● **Excerpted text**:
“This call may be recorded for quality assurance purposes.”

If only the general public knew the work that went on behind the scenes of those words! As a QA manager or specialist, you spend hours listening to call recordings, grading agents, and maintaining standards for your industry and organization.

But your job is so much more than recordings and scores. Its impact is crucial to the success of the call center, the satisfaction of your customers, and the performance of your agents.

Given the importance of your role, it makes sense to do everything you can to optimize your work. Below are some best practices for call center quality management that’ll help you perform at your best.

What Is Call Center Quality Management?

Call center quality management, also known as quality assurance, monitors, reviews, and improves every interaction between call center agents and customers. 

QA specialists listen to call recordings and grade the interaction based on a set of criteria, including but not limited to industry policies, legal standards, and client requirements. The goal is to maintain compliance and consistency and ensure that the client is happy with the service your agents provide.

Why Is Call Center Quality Management Important?

Improves customer satisfaction

Call center quality management is all about analyzing what’s working, and what isn’t, in the hopes of improving the customer experience. When you do QA right, you’ll see your customer satisfaction metrics improve.

● **Problem**: Reproduce the article on call center quality management in full, word for word.

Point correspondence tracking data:

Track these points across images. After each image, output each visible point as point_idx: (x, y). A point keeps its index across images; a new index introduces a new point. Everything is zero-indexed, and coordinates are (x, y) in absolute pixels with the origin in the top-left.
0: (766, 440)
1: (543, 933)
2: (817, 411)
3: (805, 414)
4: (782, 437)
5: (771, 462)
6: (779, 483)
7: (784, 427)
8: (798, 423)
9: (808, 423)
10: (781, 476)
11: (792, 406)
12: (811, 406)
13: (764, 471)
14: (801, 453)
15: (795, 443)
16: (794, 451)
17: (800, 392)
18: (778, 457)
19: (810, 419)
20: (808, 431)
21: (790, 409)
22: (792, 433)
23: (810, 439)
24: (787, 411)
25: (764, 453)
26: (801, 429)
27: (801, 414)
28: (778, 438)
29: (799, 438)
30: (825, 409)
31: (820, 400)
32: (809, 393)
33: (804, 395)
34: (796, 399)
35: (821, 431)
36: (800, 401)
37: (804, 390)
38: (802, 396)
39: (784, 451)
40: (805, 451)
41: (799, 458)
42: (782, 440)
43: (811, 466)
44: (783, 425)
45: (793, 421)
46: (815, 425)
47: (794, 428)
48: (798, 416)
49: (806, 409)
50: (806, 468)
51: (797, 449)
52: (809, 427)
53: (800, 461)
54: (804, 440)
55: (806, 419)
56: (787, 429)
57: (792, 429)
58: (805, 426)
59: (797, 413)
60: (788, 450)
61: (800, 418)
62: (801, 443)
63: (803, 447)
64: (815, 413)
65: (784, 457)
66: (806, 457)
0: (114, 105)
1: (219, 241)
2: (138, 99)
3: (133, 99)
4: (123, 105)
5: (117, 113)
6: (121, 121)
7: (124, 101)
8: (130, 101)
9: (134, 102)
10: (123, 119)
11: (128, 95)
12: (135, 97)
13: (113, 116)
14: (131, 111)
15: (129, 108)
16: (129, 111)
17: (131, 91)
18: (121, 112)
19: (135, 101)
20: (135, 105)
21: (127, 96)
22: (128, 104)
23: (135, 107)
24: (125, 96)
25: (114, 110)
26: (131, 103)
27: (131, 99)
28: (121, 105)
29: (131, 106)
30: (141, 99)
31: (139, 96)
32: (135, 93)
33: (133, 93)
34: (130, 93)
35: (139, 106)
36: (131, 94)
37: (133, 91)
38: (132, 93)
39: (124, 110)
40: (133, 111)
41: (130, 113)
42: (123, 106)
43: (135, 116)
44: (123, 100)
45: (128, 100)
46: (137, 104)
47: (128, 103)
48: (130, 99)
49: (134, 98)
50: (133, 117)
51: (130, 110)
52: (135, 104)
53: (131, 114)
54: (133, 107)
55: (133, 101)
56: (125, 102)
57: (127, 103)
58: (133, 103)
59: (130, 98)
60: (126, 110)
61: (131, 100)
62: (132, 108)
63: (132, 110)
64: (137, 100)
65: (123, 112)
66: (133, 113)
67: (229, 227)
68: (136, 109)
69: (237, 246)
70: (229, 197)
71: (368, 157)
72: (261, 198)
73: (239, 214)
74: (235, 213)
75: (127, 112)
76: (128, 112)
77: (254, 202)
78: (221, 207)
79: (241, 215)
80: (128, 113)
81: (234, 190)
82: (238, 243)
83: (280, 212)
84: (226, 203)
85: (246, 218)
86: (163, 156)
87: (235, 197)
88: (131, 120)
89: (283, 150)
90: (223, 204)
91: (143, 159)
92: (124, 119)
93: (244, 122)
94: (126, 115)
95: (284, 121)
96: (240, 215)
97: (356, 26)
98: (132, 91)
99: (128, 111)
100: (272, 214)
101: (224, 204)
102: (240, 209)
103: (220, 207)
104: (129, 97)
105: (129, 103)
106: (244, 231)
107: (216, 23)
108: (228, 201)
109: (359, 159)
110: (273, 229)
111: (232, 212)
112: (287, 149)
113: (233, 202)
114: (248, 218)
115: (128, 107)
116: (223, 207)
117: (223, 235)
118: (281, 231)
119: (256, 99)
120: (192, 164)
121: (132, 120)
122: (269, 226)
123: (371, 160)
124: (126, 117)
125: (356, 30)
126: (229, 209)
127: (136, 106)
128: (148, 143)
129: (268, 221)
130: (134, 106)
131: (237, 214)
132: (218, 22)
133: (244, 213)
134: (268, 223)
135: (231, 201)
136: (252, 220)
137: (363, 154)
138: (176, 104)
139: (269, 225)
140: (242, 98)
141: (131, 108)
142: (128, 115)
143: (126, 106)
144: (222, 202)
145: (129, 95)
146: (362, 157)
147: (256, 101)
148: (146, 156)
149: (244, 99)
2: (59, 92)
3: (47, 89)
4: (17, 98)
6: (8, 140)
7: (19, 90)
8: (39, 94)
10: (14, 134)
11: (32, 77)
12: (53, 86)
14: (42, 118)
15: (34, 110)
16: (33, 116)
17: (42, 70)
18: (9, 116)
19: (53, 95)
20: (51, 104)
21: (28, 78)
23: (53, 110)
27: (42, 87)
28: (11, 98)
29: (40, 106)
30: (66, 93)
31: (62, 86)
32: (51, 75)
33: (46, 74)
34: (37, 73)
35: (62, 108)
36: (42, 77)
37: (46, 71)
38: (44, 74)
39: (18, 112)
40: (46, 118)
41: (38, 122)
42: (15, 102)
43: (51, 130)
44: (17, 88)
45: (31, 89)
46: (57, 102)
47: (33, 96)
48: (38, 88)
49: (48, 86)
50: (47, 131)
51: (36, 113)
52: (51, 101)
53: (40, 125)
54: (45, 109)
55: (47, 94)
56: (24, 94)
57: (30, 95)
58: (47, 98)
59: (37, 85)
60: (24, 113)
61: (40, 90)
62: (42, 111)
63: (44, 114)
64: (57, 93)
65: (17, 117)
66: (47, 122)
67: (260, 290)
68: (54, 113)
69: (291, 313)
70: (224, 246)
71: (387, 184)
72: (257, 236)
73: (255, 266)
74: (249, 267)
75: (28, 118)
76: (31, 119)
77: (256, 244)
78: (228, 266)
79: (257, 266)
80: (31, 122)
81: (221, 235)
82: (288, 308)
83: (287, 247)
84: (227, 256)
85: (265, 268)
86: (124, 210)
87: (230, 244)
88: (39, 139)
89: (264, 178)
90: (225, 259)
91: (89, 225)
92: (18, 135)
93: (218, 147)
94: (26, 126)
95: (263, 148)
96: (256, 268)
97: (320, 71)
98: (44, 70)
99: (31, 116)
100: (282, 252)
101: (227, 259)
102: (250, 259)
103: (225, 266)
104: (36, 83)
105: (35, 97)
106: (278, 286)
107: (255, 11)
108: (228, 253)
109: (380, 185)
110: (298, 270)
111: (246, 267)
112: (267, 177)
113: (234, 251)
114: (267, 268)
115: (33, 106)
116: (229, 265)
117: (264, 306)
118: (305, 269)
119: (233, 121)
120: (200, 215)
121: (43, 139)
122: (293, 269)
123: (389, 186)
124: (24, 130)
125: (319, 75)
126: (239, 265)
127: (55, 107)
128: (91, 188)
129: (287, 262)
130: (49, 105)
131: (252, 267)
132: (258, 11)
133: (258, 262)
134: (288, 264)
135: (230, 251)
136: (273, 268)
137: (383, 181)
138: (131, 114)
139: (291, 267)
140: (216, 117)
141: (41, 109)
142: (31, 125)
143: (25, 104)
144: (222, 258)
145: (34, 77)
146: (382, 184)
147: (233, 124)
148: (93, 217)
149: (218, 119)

● **Response area**:
“This call may be recorded for quality assurance purposes.”

If only the general public knew the work that went on behind the scenes of those words! As a QA manager or specialist, you spend hours listening to call recordings, grading agents, and maintaining standards for your industry and organization.

But your job is so much more than recordings and scores. Its impact is crucial to the success of the call center, the satisfaction of your customers, and the performance of your agents.

Given the importance of your role, it makes sense to do everything you can to optimize your work. Below are some best practices for call center quality management that’ll help you perform at your best.

What Is Call Center Quality Management?

Call center quality management, also known as quality assurance, monitors, reviews, and improves every interaction between call center agents and customers. 

QA specialists listen to call recordings and grade the interaction based on a set of criteria, including but not limited to industry policies, legal standards, and client requirements. The goal is to maintain compliance and consistency and ensure that the client is happy with the service your agents provide.

Why Is Call Center Quality Management Important?

Improves customer satisfaction

Call center quality management is all about analyzing what’s working, and what isn’t, in the hopes of improving the customer experience. When you do QA right, you’ll see your customer satisfaction metrics improve.